Houve um tempo, em que cada brasileiro se comportava como um técnico de futebol, embora a imensa maioria nada soubesse a respeito, nem tivesse a noção do que fossem as regras futebolísticas. Desconhecia, inclusive, a escalação do time que dizia torcer. Havia quem se dizia torcer para dois, três ou mais times. Era uma dor de cabeça (risos). Agora, com a popularização das redes sociais, o brasileiro deixou para segundo plano a atividade de técnico para se colocar especialista de tudo.
Tornou-se, da noite para o dia, especialista em qualquer área, a ponto de desqualificar quem, de fato, estuda e passa parte da vida debruçado em pesquisa. Em ano pandêmico, estranhamente, cientistas foram “desbancados”, e a produção científica, “desmerecidas”. Sabichões online dão palpites, fazem diagnósticos e rebatem as ciências.
O achismo tornou-se a coqueluche, virou palavra de ordem, e ganhou a condição de instrumento-necessário em conversas nos botequins, apesar dos decretos e pedidos para que se evitem a aglomeração, e nos grupos de whatsapp e de facebook. Ecos são reproduzidos. Veiculados por demais. Coros são formados. Importantes na massificação de versões, de gráficos forçados pelo achismo, e que se sobrepõem as defesas científicas. É uma coisa de loucos! Inimagináveis!
Tem gente, que mal cursou o primário ou, quando muito, frequentou o ensino médio, ou esteve nos bancos de um curso superior, e já se coloca como o “senhor da verdade”, o “senhor da razão”, e passa a desafiar não apenas os cientistas, mas também os técnicos renomados de cada área do saber. Vale-se de chavões, e de estigmas para tachar os que pensam e dizem outras coisas sobre uma determinada situação, ainda que seja sanitária, ou jurídica ou da ciência política, etc., pois não toleram quem discordem de suas versões.
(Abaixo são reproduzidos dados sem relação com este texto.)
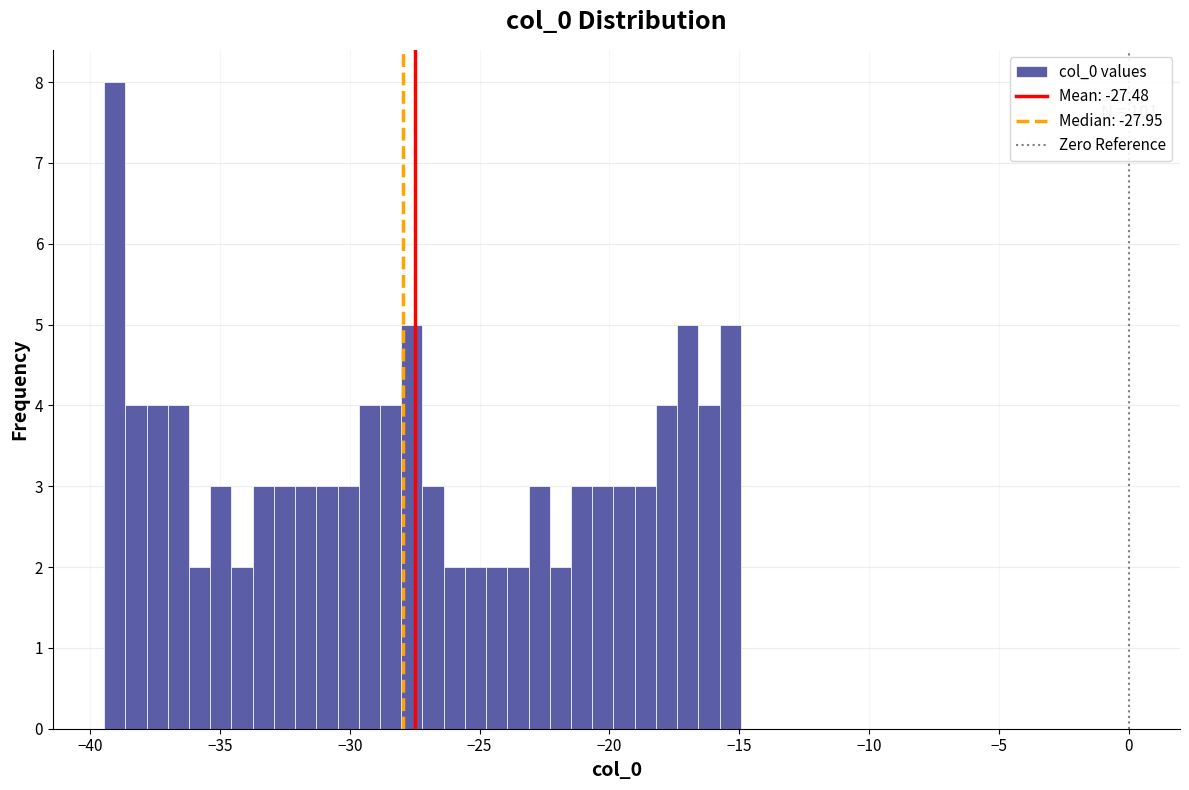

Read against the x-axis, roughly where is the centre of the tallest bar?

-39.0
Comentários nos grupos sociais são marcados por acusações, agressões, e não raras palavras chulas e ofensivas. É a miniatura do que transformou o país: uma grande arena, onde a torcida “A” se acomodou de um lado, e do outro, a torcida “B”. Predominância do achismo. Versões que substituíram os fatos, e as mentiras ou meia-verdades que foram transformadas em verdades. Tudo como um passe de mágica.
Infelizmente, nenhum debate, nenhuma discussão. Debate e discussão que foram proscritos, apagados. Em seus lugares, estão as brigas, enquanto o discurso único passou a ser valorizado. Aí de quem ousam defender o discurso plural, as leituras diversas e variadas.
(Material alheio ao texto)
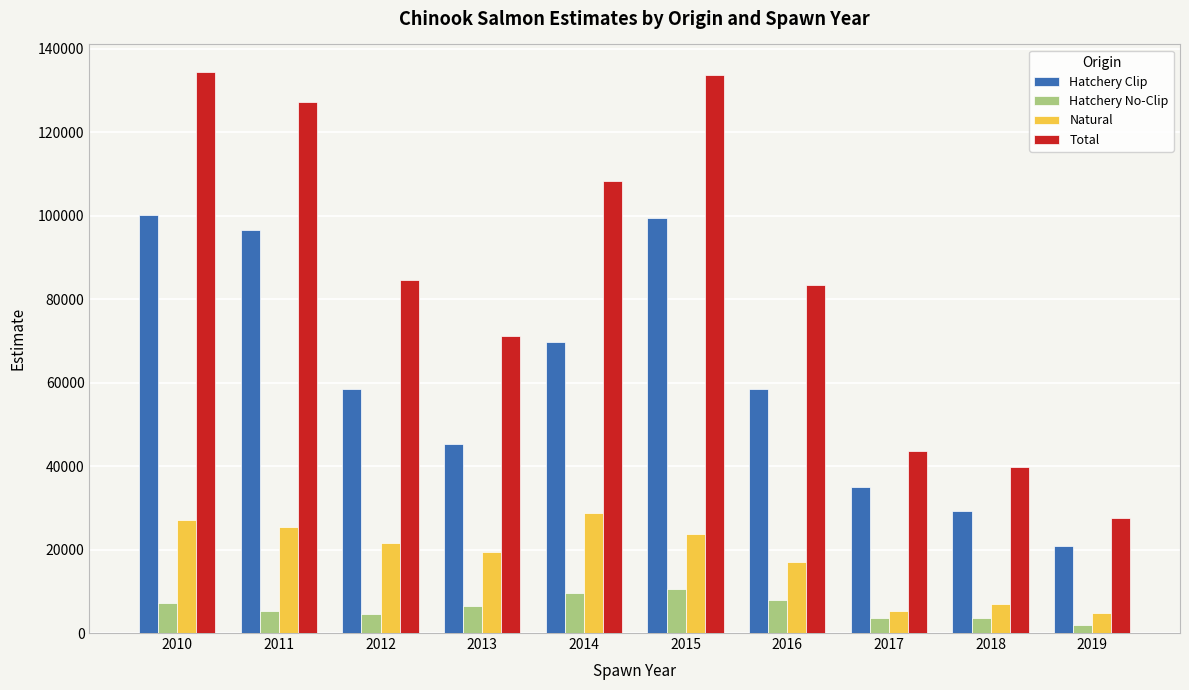

What is the spread (max minus min) of values at 2018?

36140.5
Sequer se tem uma opinião. Certamente, porque uma opinião para existir precisa de argumentos, e a argumentação só se tem quando se traz fatos, os porquês, as razões e os motivos. E, para construir a tal argumentação, carece de leituras, várias e não uma apenas, de analises sobre o que está sendo dito sobre um dado tema. Portanto, não é fácil construir uma argumentação.
E exatamente sobre a argumentação defendida que se faz uma discussão ou debate. Ao contrário do achismo, que se apega a afirmação ou a negação, ao passo que descarta por completo os argumentos. Além do mais, o achismo não precisa de leituras, nem de conhecimento sobre um dado assunto. Acha-se tão somente, e nada mais. O que empobrece qualquer conversa em especial nas redes sociais, as quais tinham tudo para serem transformadas na Ágora moderna ou pós-moderna.
Agora que poderia ajudar, entre outras coisas, na formação política do brasileiro. Formação tão necessária, imprescindível, uma vez que poderia romper a linha do discurso único, expurgar o achismo e construir um cenário plural, onde os iguais se posicionariam livremente, sem que venham a ser tachados, e os desacertos do atual governo federal também seriam debatidos, e não apenas os de outrem. É isto.
Lourembergue Alves é professor universitário e analista político.